Un teniente general de cuarto rango, al que se le daba un título de valor (y que no era muy grande ni muy pequeño), Dushao escuchó con una cara visiblemente satisfecha. Para el estado de Jingzhou, cada puesto tenía que luchar hasta la muerte para asegurar su posición; pero para el principado de Beiling, cuya familia y padre siempre habían observado desde lejos, lo importante no era simplemente quién subía o caía, sino si se trataba de un juez recto en su lugar o un funcionario corrupto.

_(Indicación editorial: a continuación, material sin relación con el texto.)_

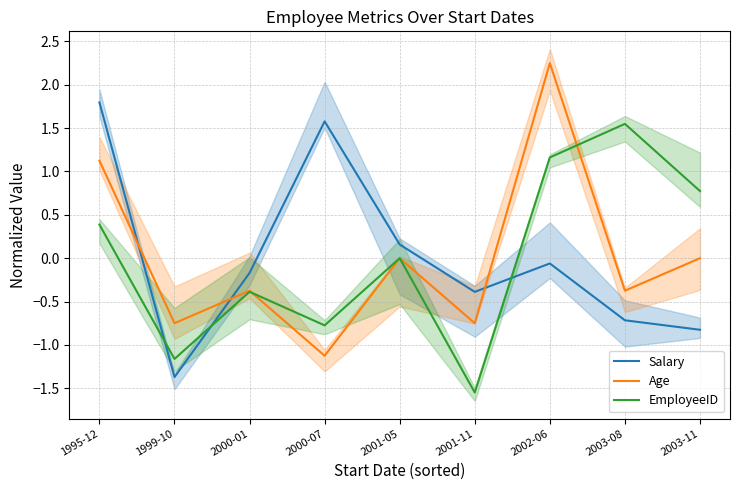

Is it true that Salary equals -0.5 at 2001-11?

False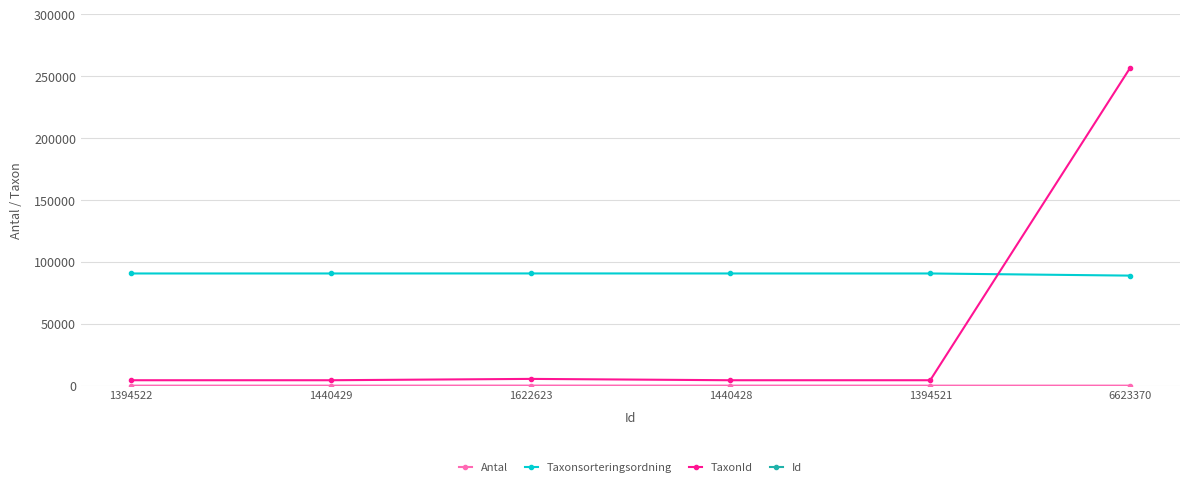

True or false: Id and Antal intersect in this chart.

False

Si un oficial recto era inútil, mientras que un funcionario corrupto era efectivo, ¿cuál debía escogerse para el beneficio del reino de Beiling? Todo requería cálculos cuidadosos. En este incidente de la Passo de Dama Caída, Dusheng Fengnian, como el Príncipe del Mundo Eterno, admiraba las habilidades de Zhou Zuanye y su hijo, pero también se preguntaba cómo tratar al subteniente Zhou Xian si tenía algún vínculo con Chen. Si eso beneficiaría a la Passo de Dama Caída y perjudicaría al principado de Beiling, ¿cómo lo debería manejar? Todo estaba interconectado; todos tenían amparos e influencias, entrelazándose en una complicada red que Dushao no podría desenredar con solo unos cuantos cortes.

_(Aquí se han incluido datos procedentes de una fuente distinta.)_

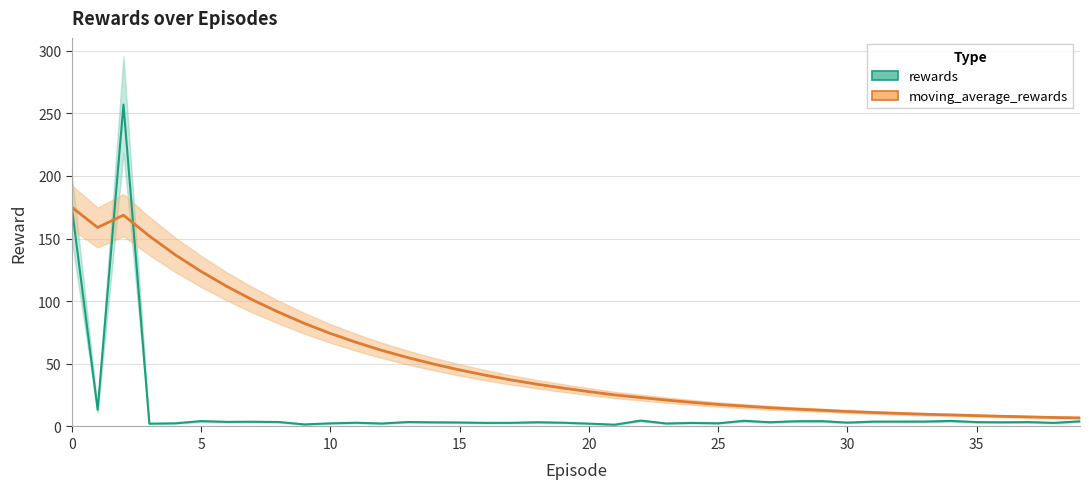

How many values in the rewards series are below 3?

15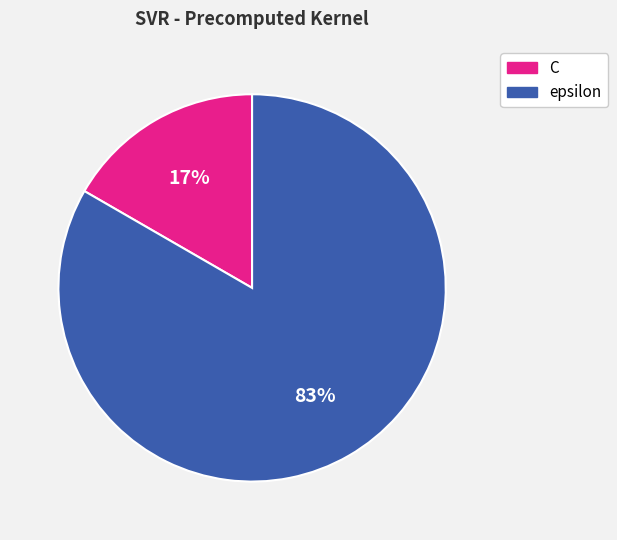

Do C and epsilon together represent more than half of the pie?

Yes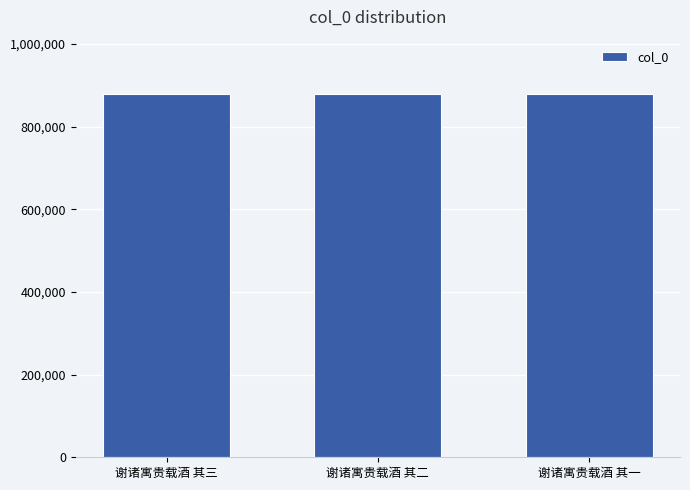

How many categories are shown in the chart?

3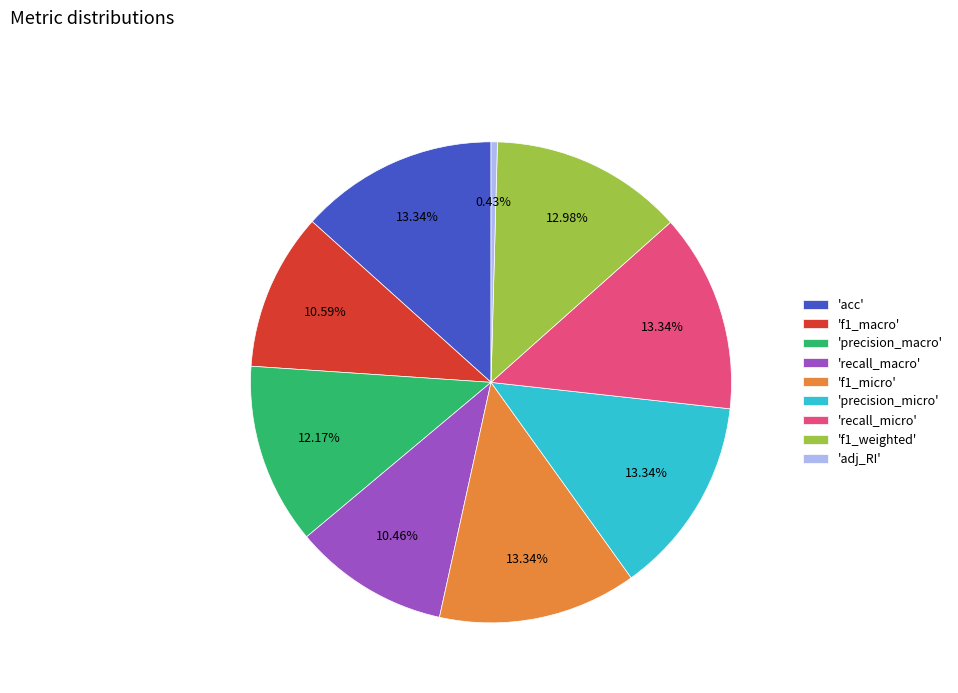

Is there any slice that represents more than half of the pie?

No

El gran sabio Zou Fuzi decía: “Gobiernar un país es como cocinar pequeños pescados.” Pero para el gobernante, era simplemente hermosas palabras y fáciles de decir; en realidad no dolían nada.
Cuando Dusheng Fengnian se acercó a la Passo de Dama Caída, frenó su marcha. Al llegar al alojamiento, descubrió que la Passo de Dama Caída ya había enviado a los miembros de su ayudante y decidió correr para alcanzarlos. Al ver a los hombres ansiosos y molestos esperando, el Príncipe del Mundo Eterno sonrió avergonzado e intentó disculparse; tomó las riendas del caballo de Wang Dashi y se unió al grupo que cruzaba con tranquilidad. Zhou Zuanye había venido con su hijo para confirmar el incidente y Dusheng Fengnian no sabía cuánto les importaba, pero el Príncipe del Mundo Eterno disfrutó de la paz.

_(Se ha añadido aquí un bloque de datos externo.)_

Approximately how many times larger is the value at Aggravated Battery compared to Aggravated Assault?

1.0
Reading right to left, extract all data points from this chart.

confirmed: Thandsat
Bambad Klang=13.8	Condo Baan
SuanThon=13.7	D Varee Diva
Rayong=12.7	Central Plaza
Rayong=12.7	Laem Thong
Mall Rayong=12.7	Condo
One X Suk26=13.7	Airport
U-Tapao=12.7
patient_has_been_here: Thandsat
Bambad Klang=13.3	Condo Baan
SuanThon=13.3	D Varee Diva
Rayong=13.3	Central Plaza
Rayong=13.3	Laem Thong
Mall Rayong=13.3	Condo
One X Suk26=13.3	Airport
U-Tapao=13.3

Habían dicho que las lealtades en el mundo eran por el río. Pero las cosas cambiaban; una vez que entrabas en contacto con las autoridades, pocas organizaciones pudieron mantenerse erguidas; en lugar de eso, tenías que bajar tu cabeza y agacharla, o perderías la vida. Después de que el rey Dushao marchara sobre el mundo y creara una sangrienta tradición de enviar cabezas a los asesinos, las cosas se volvieron aún más difíciles.
Salvo por sectas como la Orden Wuhua, la Fuente Espada del Oriente y otros monasterios, la mayoría de los grupos menores en el mundo tenían registros de sus ciudadanías y vivían con una vida no muy cómoda. El espíritu libertario y bravío que había estado presente décadas atrás había desaparecido, siendo reemplazado por un espíritu frágil y la sombra de los caballos.